Alviano era ricoverato nel reparto di Rianimazione dopo essere stato trasferito d’urgenza in elisoccorso. Le sue condizioni erano apparse immediatamente gravissime a causa delle lesioni riportate nello schianto e di un importante trauma cranico. Nelle ultime ore è arrivata la notizia che nessuno avrebbe voluto ricevere: il 40enne non ce l’ha fatta.

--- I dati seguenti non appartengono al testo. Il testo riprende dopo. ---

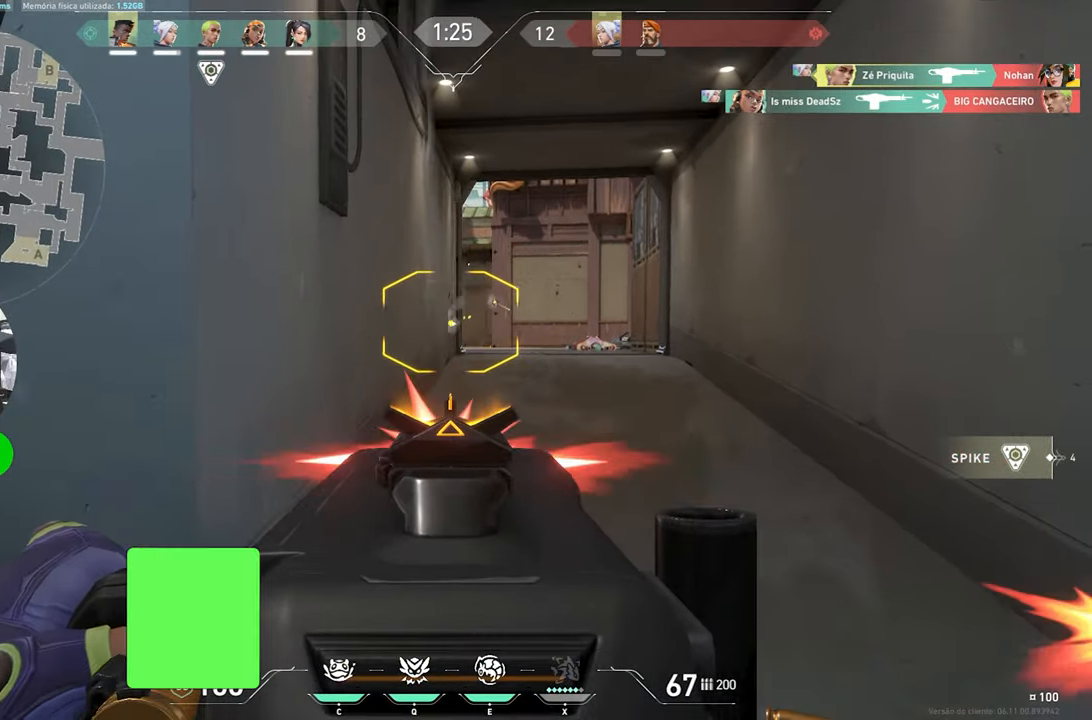
{"keys": ["shift"], "mouse": ["left", "right"], "mouse_move": "still", "events": [[16, "d", "down"], [483, "d", "up"]]}
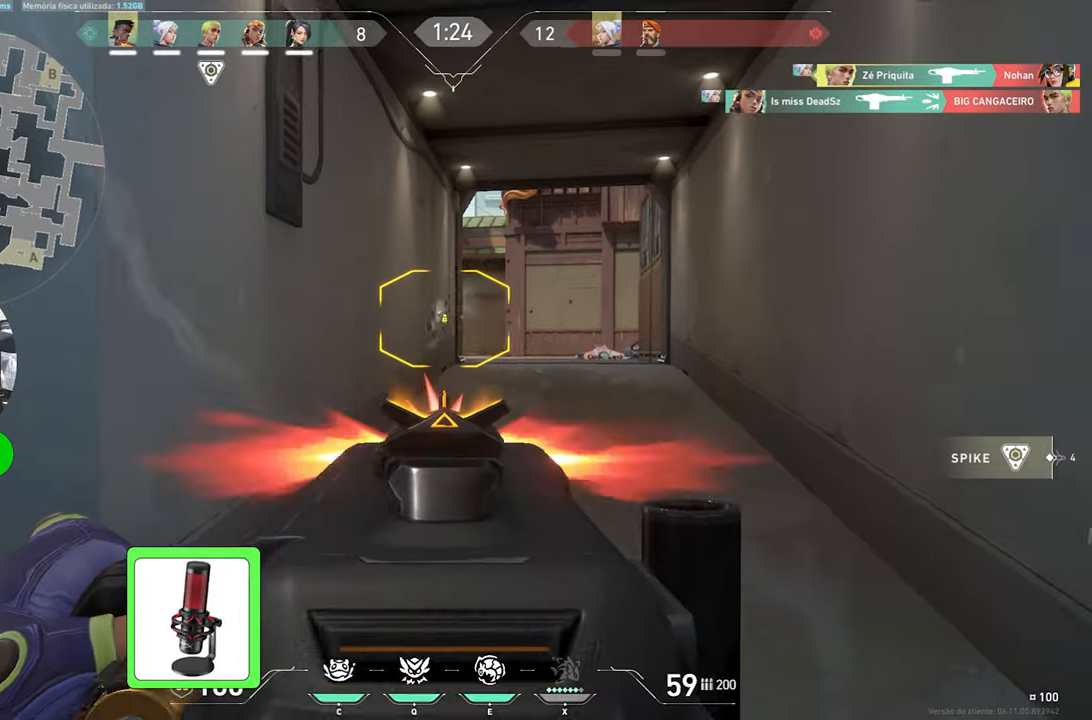
{"keys": ["shift"], "mouse": ["left", "right"], "mouse_move": "still", "events": []}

L’incidente mentre andava a prendere servizio
Alviano, residente a Porto Salvo, frazione di Vibo, viaggiava in moto ed era diretto verso Tropea, dove avrebbe dovuto prendere servizio al 118, quando, all’altezza della rotonda di San Leo, è rimasto coinvolto in un violento scontro con un’automobile. L’impatto era stato devastante. Dopo i primi soccorsi sul posto, vista la gravità del quadro clinico, era stato disposto il trasferimento in elisoccorso all’ospedale di Catanzaro. Per ore colleghi, amici e familiari sono rimasti aggrappati alla speranza. Poi il tragico epilogo.
Il dolore dei colleghi del 118
Particolarmente drammatico quanto accaduto nelle prime fasi dell’intervento. I soccorritori non avevano inizialmente riconosciuto Alviano: il casco e le condizioni in cui si trovava dopo lo schianto ne avevano reso difficile l’immediata identificazione. Solo successivamente avevano scoperto che quel motociclista gravemente ferito era un loro collega, un uomo con il quale molti avevano condiviso turni, emergenze e interventi.
La morte di Gabriele Alviano ha gettato nello sconforto il mondo dell’emergenza sanitaria vibonese. Un soccorritore abituato a intervenire per salvare la vita degli altri è morto dopo un incidente avvenuto proprio mentre stava raggiungendo il luogo di lavoro. Sulla dinamica dello scontro proseguono gli accertamenti dei carabinieri.